Study Finds 'De Facto' Segregation Among PA Charter Schools

Charter schools in Pennsylvania are defined by their flexibility and freedom from many state regulations.

A new study shows they’re also marked by their lack of diversity.  

Penn State researchers found “de facto patterns of school segregation along racial and ethnic lines” in a study of brick-and-mortar charter schools.

“They’re sorting themselves into homogenous schools,” said Erica Frankenberg, a member of the research team and an assistant professor at Penn State’s College of Education.

The study was commissioned by the Center for Rural Pennsylvania, a state legislative agency.

The report begins with the 2006 school year and covers a five-year span during which charter school enrollment increased by 54 percent as more and more parents opted out of the traditional public school system (cyber charter schools, which provide instruction online, saw 75 percent enrollment growth over the same period).

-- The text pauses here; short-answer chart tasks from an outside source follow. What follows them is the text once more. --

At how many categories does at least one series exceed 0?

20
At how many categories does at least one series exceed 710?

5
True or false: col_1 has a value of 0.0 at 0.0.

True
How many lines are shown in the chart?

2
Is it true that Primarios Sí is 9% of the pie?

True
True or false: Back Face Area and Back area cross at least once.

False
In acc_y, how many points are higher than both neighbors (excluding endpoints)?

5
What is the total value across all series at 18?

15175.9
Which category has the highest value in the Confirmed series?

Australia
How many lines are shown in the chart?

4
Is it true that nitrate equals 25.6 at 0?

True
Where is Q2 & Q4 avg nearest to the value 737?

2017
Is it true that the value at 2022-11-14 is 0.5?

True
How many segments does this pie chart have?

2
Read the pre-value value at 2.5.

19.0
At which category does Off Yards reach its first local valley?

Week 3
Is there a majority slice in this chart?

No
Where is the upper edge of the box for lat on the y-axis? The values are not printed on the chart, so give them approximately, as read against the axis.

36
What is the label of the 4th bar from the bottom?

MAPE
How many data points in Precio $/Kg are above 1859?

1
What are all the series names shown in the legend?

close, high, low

The report concludes that, in addition to exhibiting greater segregation, charter schools are an “obvious and escalating” stress on school district budgets, and overwhelmingly perform worse than their traditional public school counterparts.

Frankenberg said it would be a mistake to assume the segregation trend is purely a byproduct of individual choice. The report noted that on a national scale, the availability of transportation and subsidized lunches affects charter school enrollment. Frankenberg said similar factors may explain the patterns of segregation in charters, which are able to “counsel” students about how well they would fare at their school they’re considering.  

“In the residential market, we know that there are a number of different factors beyond just preference that in fact stratify who’s living where, and actually we see some of these similar mechanisms when we look at patterns of school choice,” said Frankenberg.

Frankenberg said the trend toward homogenous charter schools is troubling given conclusive research on the benefits for both students and teachers of being in a racially diverse school.